An officer shrieked at her, “And what if we all acted this way? Where would we be then? Huh? Huh?”

Anna could barely speak to breathe. She beat Anna with bare hands. She beat Anna along her arms and back. She kicked Anna frantically and spat. Anna made herself cry so it would stop.

“Please, let me go. I want to go outside. They told me to go outside and downstairs.”
“Go! There!” And she pointed down the way.

Anna made her way outside and found the doorway to the basement. The door was half-open. She read the number six written across a swatch of tape in black magic marker. She pushed it open. A dozen officers, male and female stood frozen in a crowded portrait of their previous conversations. All eyes now fixed upon her.

“They told me to come here,” she mumbled in a whisper.
“Of course they did my dear.” And the slow drone of idle talk started up again.
“How can we help you?”

One officer gave her his attention as the rest lounged about on furniture that lay haphazard throughout the forgotten cellar: dinner tables, chairs and other broken offal from municipal functions long forgotten. This was where the officers took refuge from the desert heat: this cool, dank place. As she spoke to the officer her weight trembled from one foot to another. She had heard stories about these people, though she had dared never ask. These officers were given certain leeway others weren’t. These were the men and women who had relations with the town, men and women who were known and feared not only by children and weaklings. These were the town’s true custodians. The officer she spoke with now was a strong man and a kind man and sometimes a fair one, too. He asked her who she was and what had happened. Anna was living with her mother and little sister. Her man had left before the baby had come. He had told her that he had a job in the mines, that he would send money. She did not want him to go. She knew the dangers of the mine lay not only underground. The men were alone there, away from family and making money. They spent their money in bars with strange women. He went nonetheless. He assured her that he was a good man. A few months later the money stopped coming. A few months after that her man came back. He had nothing. The strong liquor they drank in the cities had aged him. He had grown fat and angry. His hands were rough. He stank of urine and dust. He came back wanting what once was his. It was late when he came calling. Her mother would not let him in even after he had broken the door. Anna would not stop screaming. Anna would not go. So he left her behind. He was drunk and angry and now he had the baby. And she did not know where he was. This was two days ago.

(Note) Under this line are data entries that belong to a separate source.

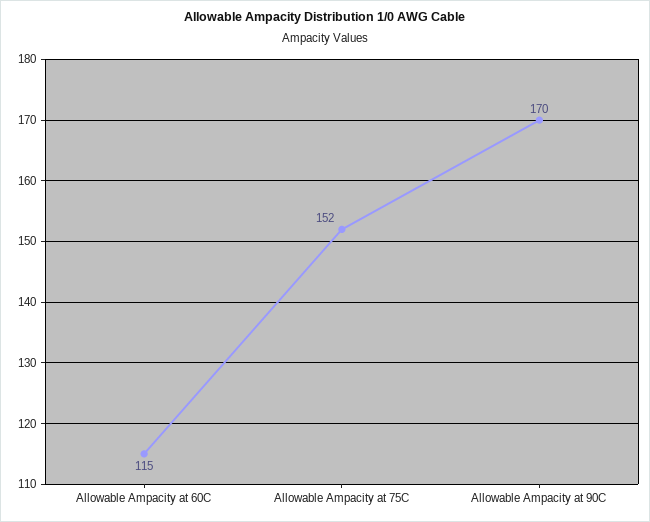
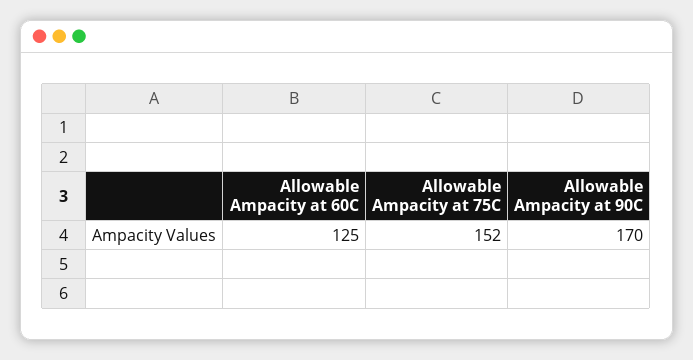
Allowable Ampacity at 60C: 115 -> 125

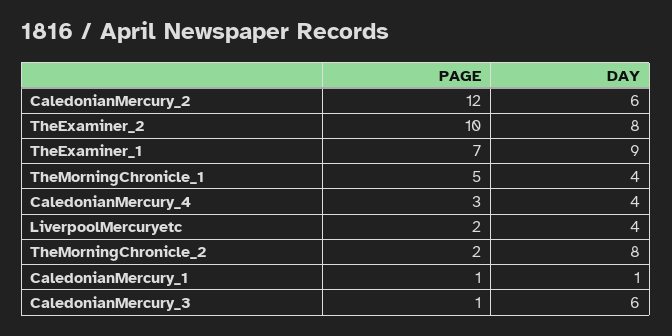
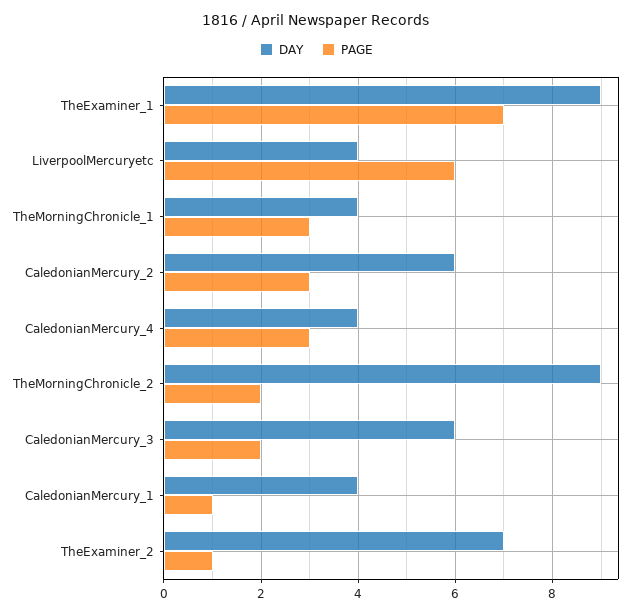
PAGE, CaledonianMercury_2: 12 -> 3
PAGE, TheExaminer_2: 10 -> 1
DAY, TheExaminer_2: 8 -> 7
PAGE, TheMorningChronicle_1: 5 -> 3
PAGE, LiverpoolMercuryetc: 2 -> 6
DAY, TheMorningChronicle_2: 8 -> 9
DAY, CaledonianMercury_1: 1 -> 4
PAGE, CaledonianMercury_3: 1 -> 2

“And this was your husband?” the officer asked, sounding somewhat annoyed that Anna had interrupted his afternoon with her family’s troubles.
“Yes. But we are not together now. He will not work. He will only drink. Please.”
“If he is your husband you must come to an agreement. You must go find his family, talk to his father and come to an agreement. This is not something for the police. This is something for families to discuss.”
“No. Please.”
“I am sorry little one. The police cannot fix the troubles of every little girl in town.”
“No. Please,” she whimpered and then she fell.

When she fell she did sleep and in her sleep she did dream. The pain that had come crashing through her now dripped as more sorrow onto her weary heart. In her dream she was above the ocean up on high atop the cliffs. She watched the waves crash and the foam rise and was afraid. Down below along the beach her child was walking, naked and alone stumbling as a toddler, stumbling towards the crashing waves. Mother screamed out to her child far out of reach. Mother called out for anyone that would save the baby. In heaven, angels of wretched sorrow listened and could bear no more. Anna awoke.

The officer was gone. A woman now held her and helped her to her feet.

“Go home little one. There is nothing more for you here.”
“No. Please,” she whimpered again.

Her baby came home on the fourth day. Her man was never seen again. There were many stories and Anna dared never ask, she only prayed in whispers and thanked God for his many gracious servants.